My dataset I will be working with

fastest_flights <- flights_nona |> 
  filter(arr_delay <= -1) |> #Only looking at flights that arrived early
  mutate(airtime_hour = air_time/60) |> # To change the mintutes to hours
  mutate(MPH = distance/airtime_hour) |>
  mutate(airline = fct_recode(carrier, "United Airlines" = "UA", "American Airlines" = "AA","Jet Blue" = "B6", "Endeavor Air Inc"= "9E", "Alaska Airlines" = "AS", "Delta Airlines" = "DL", "ExpressJet Airlines"= "EV", "Frontier Airlines"= "F9", "AirTran Airways" = "FL", "Hawaiian Airlines" = "HA", "Envoy Air"= "MQ", "SkyWest Airlines" = "OO", "US Airways"= "US", "Virgin America" = "VX", "Southwest Airlines"= "WN", "Mesa Airlines"= "YV"))

A summary table for all the carriers that had 500+ flights that came early (Airline_Data)

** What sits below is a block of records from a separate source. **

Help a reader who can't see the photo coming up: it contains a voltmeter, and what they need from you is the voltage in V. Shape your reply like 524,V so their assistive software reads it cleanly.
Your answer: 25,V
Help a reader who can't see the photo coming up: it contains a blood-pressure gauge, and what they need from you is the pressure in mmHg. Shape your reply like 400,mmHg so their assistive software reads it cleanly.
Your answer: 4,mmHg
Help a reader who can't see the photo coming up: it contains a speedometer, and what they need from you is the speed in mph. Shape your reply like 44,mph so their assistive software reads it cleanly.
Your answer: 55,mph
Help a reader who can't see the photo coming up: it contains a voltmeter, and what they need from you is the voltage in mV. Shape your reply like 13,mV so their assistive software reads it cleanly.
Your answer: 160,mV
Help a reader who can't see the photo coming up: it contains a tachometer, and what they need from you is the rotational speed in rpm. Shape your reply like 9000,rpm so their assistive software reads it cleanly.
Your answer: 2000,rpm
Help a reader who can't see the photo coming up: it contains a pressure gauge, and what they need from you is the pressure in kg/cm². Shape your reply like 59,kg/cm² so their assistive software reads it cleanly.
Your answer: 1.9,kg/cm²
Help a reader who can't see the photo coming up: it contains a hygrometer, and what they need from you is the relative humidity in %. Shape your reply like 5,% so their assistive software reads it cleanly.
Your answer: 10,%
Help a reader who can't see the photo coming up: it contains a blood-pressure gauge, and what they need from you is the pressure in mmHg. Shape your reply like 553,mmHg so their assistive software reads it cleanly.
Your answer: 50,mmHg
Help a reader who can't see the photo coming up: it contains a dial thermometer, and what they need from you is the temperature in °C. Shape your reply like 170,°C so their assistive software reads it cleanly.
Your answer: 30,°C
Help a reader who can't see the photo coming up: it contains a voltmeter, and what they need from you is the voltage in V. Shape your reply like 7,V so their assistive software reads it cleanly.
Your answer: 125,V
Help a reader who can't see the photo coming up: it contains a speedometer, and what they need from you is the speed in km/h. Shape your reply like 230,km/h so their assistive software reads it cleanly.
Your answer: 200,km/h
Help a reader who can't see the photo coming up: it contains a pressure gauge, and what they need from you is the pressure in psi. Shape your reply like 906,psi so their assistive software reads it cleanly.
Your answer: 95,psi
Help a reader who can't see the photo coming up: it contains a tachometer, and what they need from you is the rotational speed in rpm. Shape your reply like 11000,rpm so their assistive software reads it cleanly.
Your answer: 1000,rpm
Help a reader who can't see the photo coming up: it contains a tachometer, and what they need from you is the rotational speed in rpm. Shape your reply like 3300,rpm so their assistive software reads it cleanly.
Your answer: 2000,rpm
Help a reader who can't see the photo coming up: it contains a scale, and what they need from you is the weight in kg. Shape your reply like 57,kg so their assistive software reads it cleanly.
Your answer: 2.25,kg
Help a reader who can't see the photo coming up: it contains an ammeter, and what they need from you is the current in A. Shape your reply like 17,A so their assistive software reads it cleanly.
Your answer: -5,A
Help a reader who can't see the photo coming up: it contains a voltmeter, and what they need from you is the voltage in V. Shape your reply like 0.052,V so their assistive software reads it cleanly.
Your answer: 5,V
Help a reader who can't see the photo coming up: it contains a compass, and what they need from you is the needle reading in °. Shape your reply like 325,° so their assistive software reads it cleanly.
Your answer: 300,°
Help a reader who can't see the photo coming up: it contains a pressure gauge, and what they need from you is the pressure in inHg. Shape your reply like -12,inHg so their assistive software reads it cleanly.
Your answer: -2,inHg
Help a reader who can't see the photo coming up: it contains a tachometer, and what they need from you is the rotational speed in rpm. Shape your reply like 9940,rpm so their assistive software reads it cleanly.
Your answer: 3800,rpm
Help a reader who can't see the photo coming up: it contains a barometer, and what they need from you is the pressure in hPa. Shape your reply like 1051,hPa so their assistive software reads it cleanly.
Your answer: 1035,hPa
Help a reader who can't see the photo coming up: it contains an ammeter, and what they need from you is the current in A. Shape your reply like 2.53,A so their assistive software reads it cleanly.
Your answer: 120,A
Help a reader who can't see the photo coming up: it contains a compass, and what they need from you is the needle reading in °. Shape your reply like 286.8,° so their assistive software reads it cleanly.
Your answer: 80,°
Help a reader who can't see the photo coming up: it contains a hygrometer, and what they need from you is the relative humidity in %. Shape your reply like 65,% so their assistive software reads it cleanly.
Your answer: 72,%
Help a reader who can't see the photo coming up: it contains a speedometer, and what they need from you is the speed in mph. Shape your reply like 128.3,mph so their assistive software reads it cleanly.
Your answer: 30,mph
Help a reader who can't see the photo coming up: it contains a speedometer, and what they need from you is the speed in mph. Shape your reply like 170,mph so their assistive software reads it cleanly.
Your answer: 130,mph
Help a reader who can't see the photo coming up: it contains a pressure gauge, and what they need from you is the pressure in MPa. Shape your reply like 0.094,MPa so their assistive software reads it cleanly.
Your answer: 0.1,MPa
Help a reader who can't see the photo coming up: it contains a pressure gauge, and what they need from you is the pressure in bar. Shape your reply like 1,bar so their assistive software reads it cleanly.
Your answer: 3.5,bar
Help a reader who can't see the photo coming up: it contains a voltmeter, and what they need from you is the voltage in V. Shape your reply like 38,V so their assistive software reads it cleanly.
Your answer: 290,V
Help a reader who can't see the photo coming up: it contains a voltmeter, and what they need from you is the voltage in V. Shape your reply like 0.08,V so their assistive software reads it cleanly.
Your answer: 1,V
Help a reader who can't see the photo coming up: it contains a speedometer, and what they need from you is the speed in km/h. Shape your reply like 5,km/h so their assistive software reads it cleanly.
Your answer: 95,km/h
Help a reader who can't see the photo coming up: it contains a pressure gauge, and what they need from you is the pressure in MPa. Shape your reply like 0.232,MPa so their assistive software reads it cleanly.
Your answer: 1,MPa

fast <- fastest_flights|> 
  group_by(airline) |>  #Listing them by carrier
  summarise(count = n(),
            Avgmph = mean(MPH), #average MPH
            delay = mean(arr_delay), # average arrival delay only in the negatives
            Avg_Airtime= mean(airtime_hour), #average airtime
            distance = mean(distance)) # average distance

AirlineData <-filter(fast, count > 500) # only looking at carriers with 500+ early flights

Making a tree graph

treemap(AirlineData, index="airline", vSize="count", 
        vColor="Avg_Airtime", type="manual", title = "The Average Airtime Of Early Flights Compared Each Carrier By Count", 
        # note: type = "manual" changes to red yellow blue
        palette="RdYlBu")

Source: FAA Aircraft registry, https://www.faa.gov/licenses_certificates/aircraft_certification/ aircraft_registry/releasable_aircraft_download/

I created a treemap that highlighted only the early flights with arr_delay <= -1 with a minimum of 500 early flights and looked at how many early flights and the average airtime in hours for each carrier. Before that, I made many other mutate functions to explore what I could done before the tree map like creating minutes to hours. Importantly, I used the mutate function to also find the means of all the variables I was interested in for example both airtime_hour and arr_delay. Due to being interested in the carriers, I had to change the abbreviations to their full name to make it easier for the viewer to know which carrier is which. Then to make the numbers more presentable I made a new data set summary statistic that combined all the averages and the carriers names before the tree map. The main aspect that the tree map highlights are that Delta and American Airlines have the highest number of early flights with both average airtime hours of 3-3.5. One other aspect is that Virgin American had one of the lowest amount of early flights however had the highest average airtime hour of 5.5. I liked how the tree map came out to be and it’s now my new favorite way to present data.